El auto era un Corvette último modelo, un auto deportivo de lujo. La calle era una de las grandes avenidas de Miami, Florida. El conductor era Francisco del Rey, un joven de quince años de edad. La velocidad del Corvette: 160 kilómetros por hora.
En una intersección, el Corvette chocó con un Chevette, modesto modelo de la Chevrolet. El Chevette se partió en dos, y los tres jóvenes que lo ocupaban murieron en el acto. Los ocupantes del Corvette, Francisco del Rey y su amiga, también de quince años, salieron ilesos. Y la policía, los jueces y la prensa de Miami se preguntaron en coro: ¿A quién hemos de echarle la culpa?
Si bien fórmulas químicas de explosivos militares no se conocen por ser fórmulas secretas, la fórmula de accidentes como éste sí se conoce.
Tomemos un auto deportivo de carrera capaz de desenvolverse a 200 kilómetros por hora. Pongamos al volante un mozalbete que recién empieza a manejar. Agreguemos algunas cervezas y unos cigarrillos de marihuana. Ahora coloquemos en el asiento junto al joven una atractiva quinceañera que le dice al chofer: «¡Corre, corre!» Ahí tenemos la fórmula de un accidente fatal.

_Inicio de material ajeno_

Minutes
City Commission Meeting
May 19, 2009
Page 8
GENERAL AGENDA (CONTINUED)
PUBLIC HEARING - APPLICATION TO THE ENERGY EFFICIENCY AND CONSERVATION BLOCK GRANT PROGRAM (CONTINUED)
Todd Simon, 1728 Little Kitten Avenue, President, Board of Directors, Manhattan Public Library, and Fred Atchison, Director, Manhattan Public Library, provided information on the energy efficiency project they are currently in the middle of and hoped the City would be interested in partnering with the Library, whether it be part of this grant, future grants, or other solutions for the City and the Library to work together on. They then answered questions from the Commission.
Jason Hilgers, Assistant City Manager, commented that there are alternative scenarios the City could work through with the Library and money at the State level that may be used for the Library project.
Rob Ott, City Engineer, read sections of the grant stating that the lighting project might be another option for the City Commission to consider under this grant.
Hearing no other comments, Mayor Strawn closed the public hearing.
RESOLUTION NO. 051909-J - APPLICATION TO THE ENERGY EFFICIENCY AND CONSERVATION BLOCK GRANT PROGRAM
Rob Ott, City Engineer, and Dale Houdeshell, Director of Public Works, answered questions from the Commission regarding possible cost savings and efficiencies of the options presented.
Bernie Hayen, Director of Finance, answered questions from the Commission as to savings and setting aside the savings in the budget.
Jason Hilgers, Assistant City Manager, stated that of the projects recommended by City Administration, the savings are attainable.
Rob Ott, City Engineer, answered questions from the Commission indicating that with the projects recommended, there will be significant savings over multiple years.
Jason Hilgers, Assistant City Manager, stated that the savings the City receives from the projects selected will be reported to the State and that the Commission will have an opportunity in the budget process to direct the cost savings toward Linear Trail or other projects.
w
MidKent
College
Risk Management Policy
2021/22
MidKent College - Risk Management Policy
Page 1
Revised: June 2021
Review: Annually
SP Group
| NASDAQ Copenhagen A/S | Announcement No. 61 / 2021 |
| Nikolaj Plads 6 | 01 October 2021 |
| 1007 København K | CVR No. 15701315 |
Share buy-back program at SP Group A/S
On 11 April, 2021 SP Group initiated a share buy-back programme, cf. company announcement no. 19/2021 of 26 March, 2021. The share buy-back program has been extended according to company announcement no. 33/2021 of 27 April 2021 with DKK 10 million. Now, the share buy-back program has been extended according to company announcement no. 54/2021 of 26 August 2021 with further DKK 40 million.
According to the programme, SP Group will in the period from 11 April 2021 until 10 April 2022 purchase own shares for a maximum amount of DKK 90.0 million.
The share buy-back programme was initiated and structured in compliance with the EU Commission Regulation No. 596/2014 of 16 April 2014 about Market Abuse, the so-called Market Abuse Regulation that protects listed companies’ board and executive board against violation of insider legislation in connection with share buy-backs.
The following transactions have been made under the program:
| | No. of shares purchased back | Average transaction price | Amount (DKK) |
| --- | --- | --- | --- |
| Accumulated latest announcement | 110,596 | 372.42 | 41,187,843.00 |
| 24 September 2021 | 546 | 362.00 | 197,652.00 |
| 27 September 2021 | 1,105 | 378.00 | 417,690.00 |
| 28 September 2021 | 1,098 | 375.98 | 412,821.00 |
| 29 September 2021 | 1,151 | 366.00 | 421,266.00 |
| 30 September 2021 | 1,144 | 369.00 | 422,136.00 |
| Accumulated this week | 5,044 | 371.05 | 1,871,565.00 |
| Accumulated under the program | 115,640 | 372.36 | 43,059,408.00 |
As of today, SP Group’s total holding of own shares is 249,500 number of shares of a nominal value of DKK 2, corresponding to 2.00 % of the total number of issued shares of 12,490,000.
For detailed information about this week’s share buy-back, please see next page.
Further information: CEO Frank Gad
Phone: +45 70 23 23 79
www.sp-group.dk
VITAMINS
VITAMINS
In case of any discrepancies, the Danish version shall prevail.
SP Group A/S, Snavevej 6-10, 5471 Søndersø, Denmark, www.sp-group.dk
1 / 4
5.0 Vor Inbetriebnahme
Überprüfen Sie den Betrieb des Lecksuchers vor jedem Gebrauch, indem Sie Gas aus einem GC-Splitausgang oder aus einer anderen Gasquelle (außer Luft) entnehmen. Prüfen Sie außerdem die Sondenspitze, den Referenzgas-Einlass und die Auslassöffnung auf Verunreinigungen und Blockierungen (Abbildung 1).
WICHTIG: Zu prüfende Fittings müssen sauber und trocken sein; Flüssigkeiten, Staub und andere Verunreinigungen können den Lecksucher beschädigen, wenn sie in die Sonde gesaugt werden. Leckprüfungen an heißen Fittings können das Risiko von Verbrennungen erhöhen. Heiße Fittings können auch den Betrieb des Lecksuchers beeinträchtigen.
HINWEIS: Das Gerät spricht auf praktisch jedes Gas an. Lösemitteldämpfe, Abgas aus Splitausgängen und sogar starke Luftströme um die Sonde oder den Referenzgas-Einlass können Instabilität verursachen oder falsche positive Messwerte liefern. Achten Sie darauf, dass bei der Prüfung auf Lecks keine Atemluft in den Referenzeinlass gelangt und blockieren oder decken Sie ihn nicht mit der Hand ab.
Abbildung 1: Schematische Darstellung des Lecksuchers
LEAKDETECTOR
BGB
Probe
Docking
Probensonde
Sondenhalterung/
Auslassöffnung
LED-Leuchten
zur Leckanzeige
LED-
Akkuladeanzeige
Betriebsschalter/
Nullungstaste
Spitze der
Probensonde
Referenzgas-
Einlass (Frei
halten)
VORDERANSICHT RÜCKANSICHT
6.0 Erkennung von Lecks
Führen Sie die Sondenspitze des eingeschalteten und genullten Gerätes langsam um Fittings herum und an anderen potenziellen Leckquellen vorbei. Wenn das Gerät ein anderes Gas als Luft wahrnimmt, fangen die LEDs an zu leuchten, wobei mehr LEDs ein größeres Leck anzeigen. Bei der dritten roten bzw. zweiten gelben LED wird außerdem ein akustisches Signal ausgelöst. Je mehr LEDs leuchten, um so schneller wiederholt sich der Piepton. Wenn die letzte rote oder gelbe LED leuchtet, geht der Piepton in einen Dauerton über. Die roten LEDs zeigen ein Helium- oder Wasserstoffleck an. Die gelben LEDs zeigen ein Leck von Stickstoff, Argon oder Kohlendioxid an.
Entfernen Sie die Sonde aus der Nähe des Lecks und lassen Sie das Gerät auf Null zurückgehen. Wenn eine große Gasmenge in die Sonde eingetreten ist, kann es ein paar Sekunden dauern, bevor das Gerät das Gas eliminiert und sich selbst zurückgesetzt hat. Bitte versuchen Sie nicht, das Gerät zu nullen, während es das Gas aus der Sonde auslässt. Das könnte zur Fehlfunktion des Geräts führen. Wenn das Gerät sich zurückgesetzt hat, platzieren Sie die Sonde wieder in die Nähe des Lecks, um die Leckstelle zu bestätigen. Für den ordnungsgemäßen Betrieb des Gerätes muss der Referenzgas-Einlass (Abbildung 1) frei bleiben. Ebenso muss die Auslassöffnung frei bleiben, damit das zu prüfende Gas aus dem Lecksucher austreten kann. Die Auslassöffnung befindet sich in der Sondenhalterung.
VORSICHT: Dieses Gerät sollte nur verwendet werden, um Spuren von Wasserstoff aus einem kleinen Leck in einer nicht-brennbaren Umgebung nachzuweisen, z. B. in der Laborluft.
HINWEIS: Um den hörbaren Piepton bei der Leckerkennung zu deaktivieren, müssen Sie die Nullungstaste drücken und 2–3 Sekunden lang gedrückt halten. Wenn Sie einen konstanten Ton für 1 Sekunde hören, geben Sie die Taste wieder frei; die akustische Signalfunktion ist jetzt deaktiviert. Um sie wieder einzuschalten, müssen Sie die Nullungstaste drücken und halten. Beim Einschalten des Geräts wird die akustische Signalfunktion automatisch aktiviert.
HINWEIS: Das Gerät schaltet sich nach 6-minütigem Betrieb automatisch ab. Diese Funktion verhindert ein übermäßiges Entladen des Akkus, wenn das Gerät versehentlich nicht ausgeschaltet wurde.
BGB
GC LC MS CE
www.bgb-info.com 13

Es extraño que tengamos que preguntarnos: ¿Quién tiene la culpa? Comencemos con un hogar que, posiblemente, carece de disciplina. Añadamos insensatez del conductor sin experiencia. Y cuando le sumamos al proceso una adolescente que se abraza al chofer, diciéndole: «Más, más», esa es toda la fórmula que necesitamos.
Sin embargo, accidentes como éste son signos de la época en que vivimos. Todo lo queremos en el momento, quizá porque presentimos que a la humanidad le queda poco tiempo y deseamos que ese instante sea de placer, de orgía. Aunque algo dentro de nosotros nos dice que esta vida no es el todo, que hay un juicio venidero y un Juez eterno a quien tendremos que rendir cuentas, creemos que sorbiendo rápidamente el trago de la vida eliminaremos el juicio final.
No obstante, la ley de la cosecha se aplica no sólo a la duración de esta vida, sino que se alarga hasta la eternidad. Todos tendremos que comparecer ante el gran trono blanco del juicio eterno de Dios. Más vale que no nos extrañe que la vida nos imponga, ahora y en la eternidad, las consecuencias de nuestros hechos.
Rindamos nuestro corazón a Cristo para que podamos vivir en paz. Busquemos a Dios en humilde arrepentimiento. Jesucristo, que se dio por nosotros en la cruz, sólo espera que lo invitemos a ser nuestro Salvador.